— Task brief —
Rename "ESET" to "Eset" throughout the listing and give all of its text again with nothing else changed. Leave the pictures out of your answer.

(Extracted data entries)
****
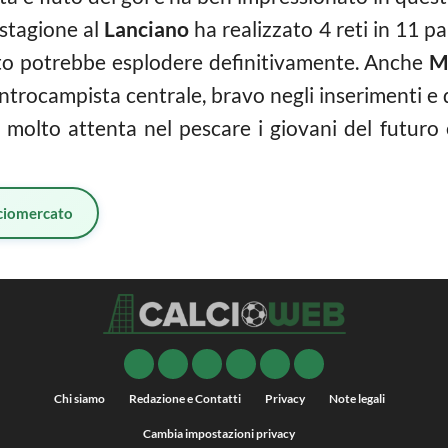
 stagione al
Lanciano
ha realizzato 4 reti in 11 p
sto potrebbe esplodere definitivamente. Anche
M
centrocampista centrale, bravo negli inserimenti e
 molto attenta nel pescare i giovani del futuro
ciomercato
Chi siamo
Redazione e Contatti
Privacy
Note legali
Cambia impostazioni privacy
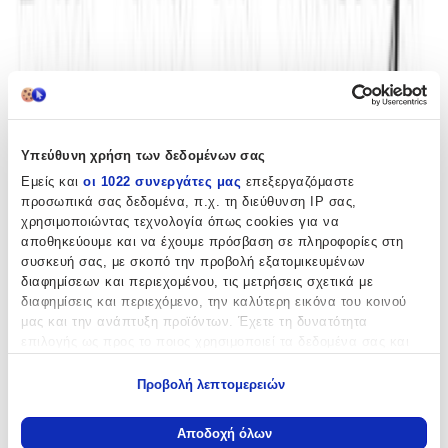
ταιριάζουν με τη θεματική διακόσμηση της βάπτισης σας. Ένα
Δώρο προς τους παρευρισκόμενους που θα τους θυμίζει την
σημαντικότερη μέρα του μωρού σας και της οικογενείας σας.
Περιγραφή
+
Περιγραφή
Υπεύθυνη χρήση των δεδομένων σας
Εμείς και
οι 1022 συνεργάτες μας
επεξεργαζόμαστε
Μαρτυρικά βάπτισης ευφάνταστα και περίτεχνα φτιαγμένα για να
προσωπικά σας δεδομένα, π.χ. τη διεύθυνση IP σας,
ταιριάζουν με τη θεματική διακόσμηση της βάπτισης σας. Ένα
χρησιμοποιώντας τεχνολογία όπως cookies για να
Δώρο προς τους παρευρισκόμενους που θα τους θυμίζει την
αποθηκεύουμε και να έχουμε πρόσβαση σε πληροφορίες στη
σημαντικότερη μέρα του μωρού σας και της οικογενείας σας.
συσκευή σας, με σκοπό την προβολή εξατομικευμένων
διαφημίσεων και περιεχομένου, τις μετρήσεις σχετικά με
Χαρακτηριστικά
διαφημίσεις και περιεχόμενο, την καλύτερη εικόνα του κοινού
μας και την ανάπτυξη προϊόντων. Έχετε τη δυνατότητα
Κατασκευαστής
:
επιλογής ως προς το ποιος χρησιμοποιεί τα δεδομένα σας και
για ποιους σκοπούς.
Bellissimo
Προβολή λεπτομερειών
Είδος
:
Εάν μας επιτρέπετε, θα θέλαμε επίσης:
Να συλλέξουμε πληροφορίες σχετικά με τη γεωγραφική
Αποδοχή όλων
Βραχιολάκι
σας τοποθεσία, οι οποίες μπορεί να είναι ακριβείς σε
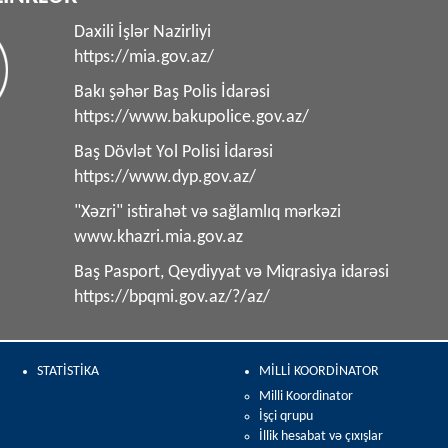
Daxili İşlər Nazirliyi
https://mia.gov.az/
Bakı şəhər Baş Polis İdarəsi
https://www.bakupolice.gov.az/
Baş Dövlət Yol Polisi İdarəsi
https://www.dyp.gov.az/
"Xəzri" istirahət və sağlamlıq mərkəzi
www.khazri.mia.gov.az
Baş Pasport, Qeydiyyat və Miqrasiya idarəsi
https://bpqmi.gov.az/?/az/
STATİSTİKA
MİLLİ KOORDİNATOR
Milli Koordinator
İşçi qrupu
İllik hesabat və çıxışlar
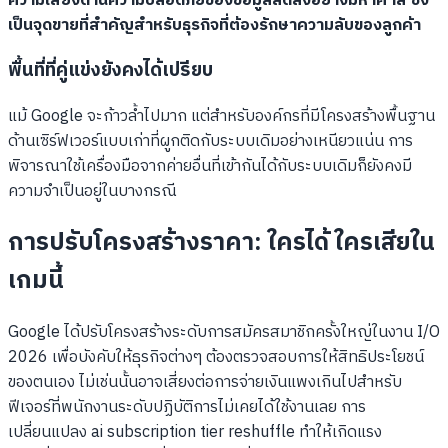
ความเสี่ยงด้านความปลอดภัยของข้อมูลลดลงอย่างมหาศาล ซึ่ง
เป็นจุดขายที่สำคัญสำหรับธุรกิจที่ต้องรักษาความลับของลูกค้า
พื้นที่ที่คู่แข่งยังคงได้เปรียบ
แม้ Google จะก้าวล้ำไปมาก แต่สำหรับองค์กรที่มีโครงสร้างพื้นฐาน
ด้านเซิร์ฟเวอร์แบบเก่าที่ผูกติดกับระบบเดิมอย่างเหนียวแน่น การ
พิจารณาใช้เครื่องมือจากค่ายอื่นที่เข้ากันได้กับระบบเดิมก็ยังคงมี
ความจำเป็นอยู่ในบางกรณี
การปรับโครงสร้างราคา: ใครได้ ใครเสียใน
เกมนี้
Google ได้ปรับโครงสร้างระดับการสมัครสมาชิกครั้งใหญ่ในงาน I/O
2026 เพื่อบังคับให้ธุรกิจต่างๆ ต้องตรวจสอบการให้สิทธิประโยชน์
ของตนเอง ไม่เช่นนั้นอาจเสี่ยงต่อการจ่ายเงินแพงเกินไปสำหรับ
ฟีเจอร์ที่พนักงานระดับปฏิบัติการไม่เคยได้ใช้งานเลย การ
เปลี่ยนแปลง ai subscription tier reshuffle ทำให้เกิดแรง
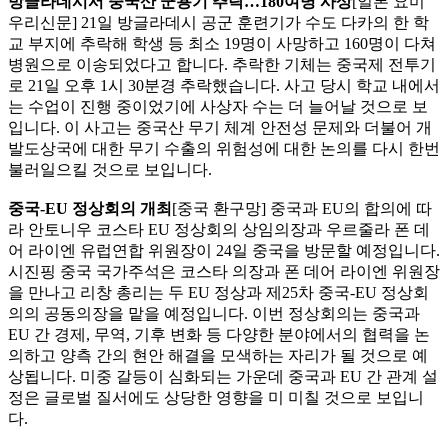
방글라데시서 중국산 군용기 추락…180여명 사상
[일본 요미
우리신문] 21일 방글라데시 공군 훈련기가 수도 다카의 한 학
교 부지에 추락해 학생 등 최소 19명이 사망하고 160명이 다쳐
병원으로 이송되었다고 합니다. 추락한 기체는 중국제 전투기
로 21일 오후 1시 30분경 추락했습니다. 사고 당시 학교 내에서
는 수업이 진행 중이었기에 사상자 수는 더 늘어날 것으로 보
입니다. 이 사고는 중국산 무기 체계 안전성 문제와 더불어 개
발도상국에 대한 무기 수출의 위험성에 대한 논의를 다시 한번
불러일으킬 것으로 보입니다.
중국-EU 정상회의 개최
[중국 환구망] 중국과 EU의 합의에 따
라 안토니우 코스타 EU 정상회의 상임의장과 우르줄라 폰 데
어 라이엔 유럽연합 위원장이 24일 중국을 방문할 예정입니다.
시진핑 중국 국가주석은 코스타 의장과 폰 데어 라이엔 위원장
을 만나고 리창 총리는 두 EU 정상과 제25차 중국-EU 정상회
의의 공동의장을 맡을 예정입니다. 이번 정상회의는 중국과
EU 간 경제, 무역, 기후 변화 등 다양한 분야에서의 협력을 논
의하고 양측 간의 현안 해결을 모색하는 자리가 될 것으로 예
상됩니다. 미중 갈등이 심화되는 가운데 중국과 EU 간 관계 설
정은 글로벌 질서에도 상당한 영향을 미 미칠 것으로 보입니
다.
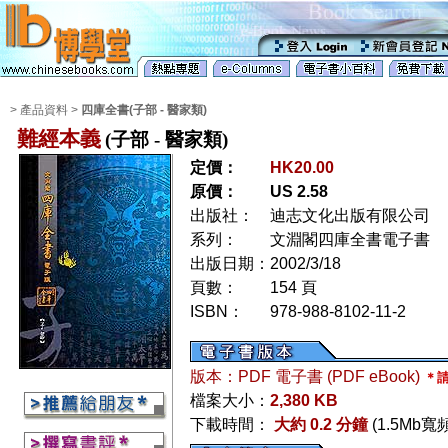
> 產品資料 >
四庫全書(子部 - 醫家類)
難經本義
(子部 - 醫家類)
定價：
HK20.00
原價：
US 2.58
出版社：
迪志文化出版有限公司
系列：
文淵閣四庫全書電子書
出版日期：
2002/3/18
頁數：
154 頁
ISBN：
978-988-8102-11-2
版本：PDF 電子書 (PDF eBook)
＊請
檔案大小：
2,380 KB
下載時間：
大約 0.2 分鐘
(1.5Mb寬頻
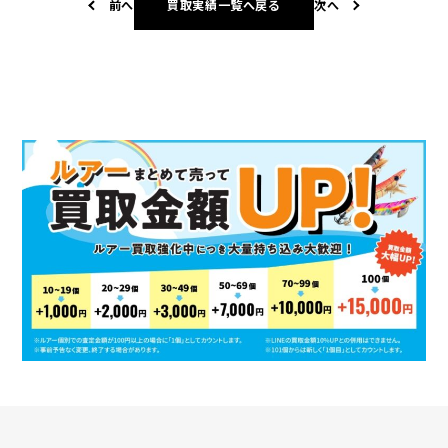
前へ
買取実績一覧へ戻る
次へ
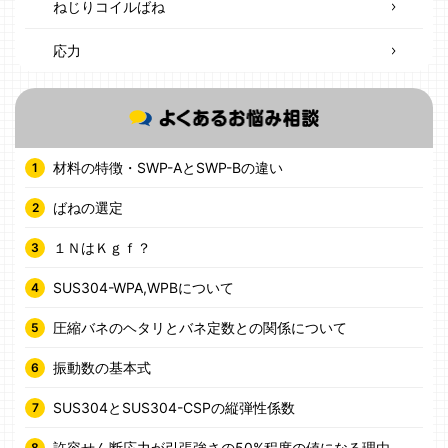
ねじりコイルばね
応力
材料の特徴・SWP-AとSWP-Bの違い
ばねの選定
１ＮはＫｇｆ？
SUS304-WPA,WPBについて
圧縮バネのヘタリとバネ定数との関係について
振動数の基本式
SUS304とSUS304-CSPの縦弾性係数
許容せん断応力が引張強さの50%程度の値になる理由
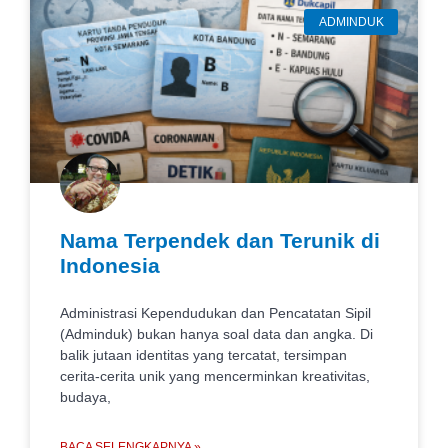
ADMINDUK
Nama Terpendek dan Terunik di
Indonesia
Administrasi Kependudukan dan Pencatatan Sipil
(Adminduk) bukan hanya soal data dan angka. Di
balik jutaan identitas yang tercatat, tersimpan
cerita-cerita unik yang mencerminkan kreativitas,
budaya,
BACA SELENGKAPNYA »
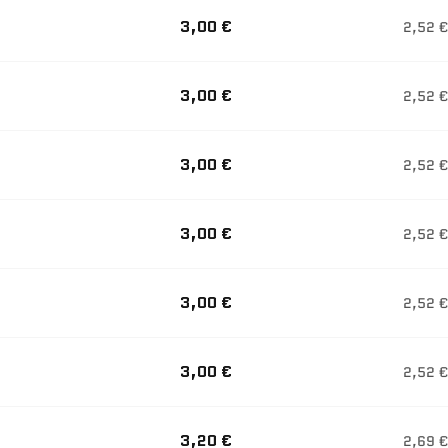
3,00 €
2,52 €
3,00 €
2,52 €
3,00 €
2,52 €
3,00 €
2,52 €
3,00 €
2,52 €
3,00 €
2,52 €
3,20 €
2,69 €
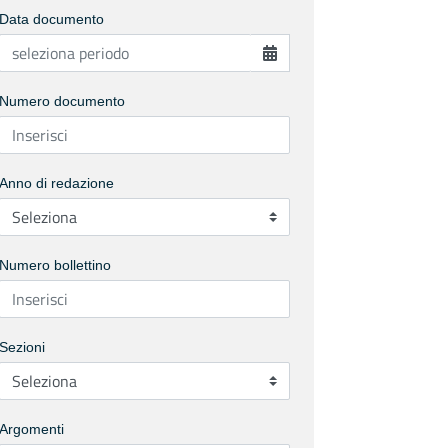
Data documento
Numero documento
Anno di redazione
Numero bollettino
Sezioni
Argomenti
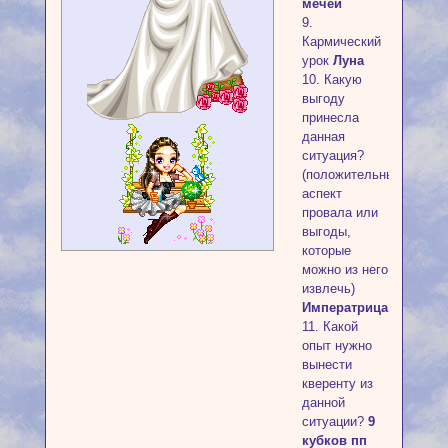
мечей
9.
Кармический
урок
Луна
10. Какую
выгоду
принесла
данная
ситуация?
(положительный
аспект
провала или
выгоды,
которые
можно из него
извлечь)
Императрица
11. Какой
опыт нужно
вынести
кверенту из
данной
ситуации?
9
кубков пп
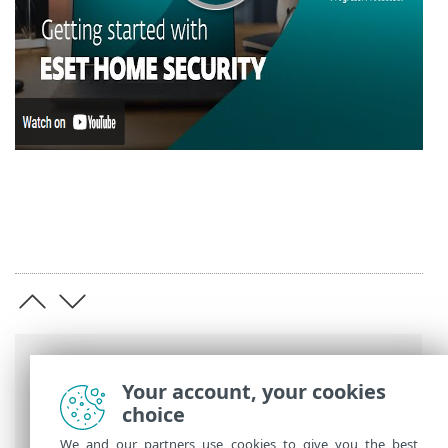
Sledenje poti
Your account, your cookies
Spletna pomoč družbe ESET
>
ESET
choice
Internet Security
>
Namestitev
We and our partners use cookies to give you the best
****
— Solution —
 stagione al
Lanciano
ha realizzato 4 reti in 11 p
sto potrebbe esplodere definitivamente. Anche
M
centrocampista centrale, bravo negli inserimenti e
 molto attenta nel pescare i giovani del futuro
ciomercato
Chi siamo
Redazione e Contatti
Privacy
Note legali
Cambia impostazioni privacy
ταιριάζουν με τη θεματική διακόσμηση της βάπτισης σας. Ένα
Δώρο προς τους παρευρισκόμενους που θα τους θυμίζει την
σημαντικότερη μέρα του μωρού σας και της οικογενείας σας.
Περιγραφή
+
Περιγραφή
Υπεύθυνη χρήση των δεδομένων σας
Εμείς και
οι 1022 συνεργάτες μας
επεξεργαζόμαστε
Μαρτυρικά βάπτισης ευφάνταστα και περίτεχνα φτιαγμένα για να
προσωπικά σας δεδομένα, π.χ. τη διεύθυνση IP σας,
ταιριάζουν με τη θεματική διακόσμηση της βάπτισης σας. Ένα
χρησιμοποιώντας τεχνολογία όπως cookies για να
Δώρο προς τους παρευρισκόμενους που θα τους θυμίζει την
αποθηκεύουμε και να έχουμε πρόσβαση σε πληροφορίες στη
σημαντικότερη μέρα του μωρού σας και της οικογενείας σας.
συσκευή σας, με σκοπό την προβολή εξατομικευμένων
διαφημίσεων και περιεχομένου, τις μετρήσεις σχετικά με
Χαρακτηριστικά
διαφημίσεις και περιεχόμενο, την καλύτερη εικόνα του κοινού
μας και την ανάπτυξη προϊόντων. Έχετε τη δυνατότητα
Κατασκευαστής
:
επιλογής ως προς το ποιος χρησιμοποιεί τα δεδομένα σας και
για ποιους σκοπούς.
Bellissimo
Προβολή λεπτομερειών
Είδος
:
Εάν μας επιτρέπετε, θα θέλαμε επίσης:
Να συλλέξουμε πληροφορίες σχετικά με τη γεωγραφική
Αποδοχή όλων
Βραχιολάκι
σας τοποθεσία, οι οποίες μπορεί να είναι ακριβείς σε
Daxili İşlər Nazirliyi
https://mia.gov.az/
Bakı şəhər Baş Polis İdarəsi
https://www.bakupolice.gov.az/
Baş Dövlət Yol Polisi İdarəsi
https://www.dyp.gov.az/
"Xəzri" istirahət və sağlamlıq mərkəzi
www.khazri.mia.gov.az
Baş Pasport, Qeydiyyat və Miqrasiya idarəsi
https://bpqmi.gov.az/?/az/
STATİSTİKA
MİLLİ KOORDİNATOR
Milli Koordinator
İşçi qrupu
İllik hesabat və çıxışlar
ความเสี่ยงด้านความปลอดภัยของข้อมูลลดลงอย่างมหาศาล ซึ่ง
เป็นจุดขายที่สำคัญสำหรับธุรกิจที่ต้องรักษาความลับของลูกค้า
พื้นที่ที่คู่แข่งยังคงได้เปรียบ
แม้ Google จะก้าวล้ำไปมาก แต่สำหรับองค์กรที่มีโครงสร้างพื้นฐาน
ด้านเซิร์ฟเวอร์แบบเก่าที่ผูกติดกับระบบเดิมอย่างเหนียวแน่น การ
พิจารณาใช้เครื่องมือจากค่ายอื่นที่เข้ากันได้กับระบบเดิมก็ยังคงมี
ความจำเป็นอยู่ในบางกรณี
การปรับโครงสร้างราคา: ใครได้ ใครเสียใน
เกมนี้
Google ได้ปรับโครงสร้างระดับการสมัครสมาชิกครั้งใหญ่ในงาน I/O
2026 เพื่อบังคับให้ธุรกิจต่างๆ ต้องตรวจสอบการให้สิทธิประโยชน์
ของตนเอง ไม่เช่นนั้นอาจเสี่ยงต่อการจ่ายเงินแพงเกินไปสำหรับ
ฟีเจอร์ที่พนักงานระดับปฏิบัติการไม่เคยได้ใช้งานเลย การ
เปลี่ยนแปลง ai subscription tier reshuffle ทำให้เกิดแรง
방글라데시서 중국산 군용기 추락…180여명 사상
[일본 요미
우리신문] 21일 방글라데시 공군 훈련기가 수도 다카의 한 학
교 부지에 추락해 학생 등 최소 19명이 사망하고 160명이 다쳐
병원으로 이송되었다고 합니다. 추락한 기체는 중국제 전투기
로 21일 오후 1시 30분경 추락했습니다. 사고 당시 학교 내에서
는 수업이 진행 중이었기에 사상자 수는 더 늘어날 것으로 보
입니다. 이 사고는 중국산 무기 체계 안전성 문제와 더불어 개
발도상국에 대한 무기 수출의 위험성에 대한 논의를 다시 한번
불러일으킬 것으로 보입니다.
중국-EU 정상회의 개최
[중국 환구망] 중국과 EU의 합의에 따
라 안토니우 코스타 EU 정상회의 상임의장과 우르줄라 폰 데
어 라이엔 유럽연합 위원장이 24일 중국을 방문할 예정입니다.
시진핑 중국 국가주석은 코스타 의장과 폰 데어 라이엔 위원장
을 만나고 리창 총리는 두 EU 정상과 제25차 중국-EU 정상회
의의 공동의장을 맡을 예정입니다. 이번 정상회의는 중국과
EU 간 경제, 무역, 기후 변화 등 다양한 분야에서의 협력을 논
의하고 양측 간의 현안 해결을 모색하는 자리가 될 것으로 예
상됩니다. 미중 갈등이 심화되는 가운데 중국과 EU 간 관계 설
정은 글로벌 질서에도 상당한 영향을 미 미칠 것으로 보입니
다.
> 產品資料 >
四庫全書(子部 - 醫家類)
難經本義
(子部 - 醫家類)
定價：
HK20.00
原價：
US 2.58
出版社：
迪志文化出版有限公司
系列：
文淵閣四庫全書電子書
出版日期：
2002/3/18
頁數：
154 頁
ISBN：
978-988-8102-11-2
版本：PDF 電子書 (PDF eBook)
＊請
檔案大小：
2,380 KB
下載時間：
大約 0.2 分鐘
(1.5Mb寬頻
前へ
買取実績一覧へ戻る
次へ
ねじりコイルばね
応力
材料の特徴・SWP-AとSWP-Bの違い
ばねの選定
１ＮはＫｇｆ？
SUS304-WPA,WPBについて
圧縮バネのヘタリとバネ定数との関係について
振動数の基本式
SUS304とSUS304-CSPの縦弾性係数
許容せん断応力が引張強さの50%程度の値になる理由
ADMINDUK
Nama Terpendek dan Terunik di
Indonesia
Administrasi Kependudukan dan Pencatatan Sipil
(Adminduk) bukan hanya soal data dan angka. Di
balik jutaan identitas yang tercatat, tersimpan
cerita-cerita unik yang mencerminkan kreativitas,
budaya,
BACA SELENGKAPNYA »
3,00 €
2,52 €
3,00 €
2,52 €
3,00 €
2,52 €
3,00 €
2,52 €
3,00 €
2,52 €
3,00 €
2,52 €
3,20 €
2,69 €
Data documento
Numero documento
Anno di redazione
Numero bollettino
Sezioni
Argomenti
мечей
9.
Кармический
урок
Луна
10. Какую
выгоду
принесла
данная
ситуация?
(положительный
аспект
провала или
выгоды,
которые
можно из него
извлечь)
Императрица
11. Какой
опыт нужно
вынести
кверенту из
данной
ситуации?
9
кубков пп
Sledenje poti
Your account, your cookies
Spletna pomoč družbe Eset
>
Eset
choice
Internet Security
>
Namestitev
We and our partners use cookies to give you the best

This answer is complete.